Now, from everything you’ve said, it sounds like Chris isn’t one to be particularly genuine or open. But it also doesn’t sound like she’s abusive or causing serious harm to anyone in your crew. If you get the sense that Chris will use a one-on-one meeting to be spiteful or cruel to you or manipulate you into seeing her as the victim at the expense of your own true feelings, then a lot of this advice doesn’t apply, and step one (Talk To Your Friends) will be much more important. But if Chris is a garden-variety ego queen who lacks self-awareness but genuinely wants to have friends, this method is the best way to eliminate drama and maybe get closer to a livable situation. Even if she doesn’t engage or care about your effort, you have done your due diligence. And I can tell, dear Opal, that it is important to you to be kind. This is the kindest possible way to engage with Chris. It’s ultimately much kinder than ignoring the problem, dragging Chris out to events where she hates being with people who don’t like being with her, and letting yourself get so frustrated that you can never look Chris in the face again.

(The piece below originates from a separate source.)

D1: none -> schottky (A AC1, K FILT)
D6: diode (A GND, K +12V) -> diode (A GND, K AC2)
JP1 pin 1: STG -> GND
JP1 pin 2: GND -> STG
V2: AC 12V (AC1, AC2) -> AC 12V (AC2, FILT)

Once you try to communicate honestly with all your friends (including Chris), you get to decide how much you want to engage with Chris going forward. I think your instinct to extend her the exact same invitation everyone else gets is a good one. I’m sure your extra effort feeds her ego, but it’s not fair to you and obviously hasn’t fixed the problem. And if after all this Chris stays part of your group, I hope y’all can be honest with her about her behavior on a case by case basis. Call her out for meanness, drama or inappropriate and manipulative mood swings when they happen just as you would any other friend. Tip-toeing around her gives her more power, and it’s not fair to the group. If this makes her want to leave or makes her less likely to show up, that’s her choice and it’s not your responsibility.
And if your genuine effort to smooth things over and make the group space more comfortable for Chris and the rest of your friends blows up and Chris stops being friends with you, that says way more about her than about you. Chris may not even be willing to meet with you, or she may throw your effort in your face when you do meet. That in itself is a kind of answer.
One last thing — Chris probably should be in therapy! Honestly, everyone should be in therapy. It should be free and we should get a tax deduction for being in therapy. But it doesn’t sound like your friendship with her is in a place where she would be able to hear you if you started suggesting she make that kind of change to her life. All the Chrises of the world reading this: Go to therapy and drink more water.
Best of luck, Opal, and happy gal pal-ing.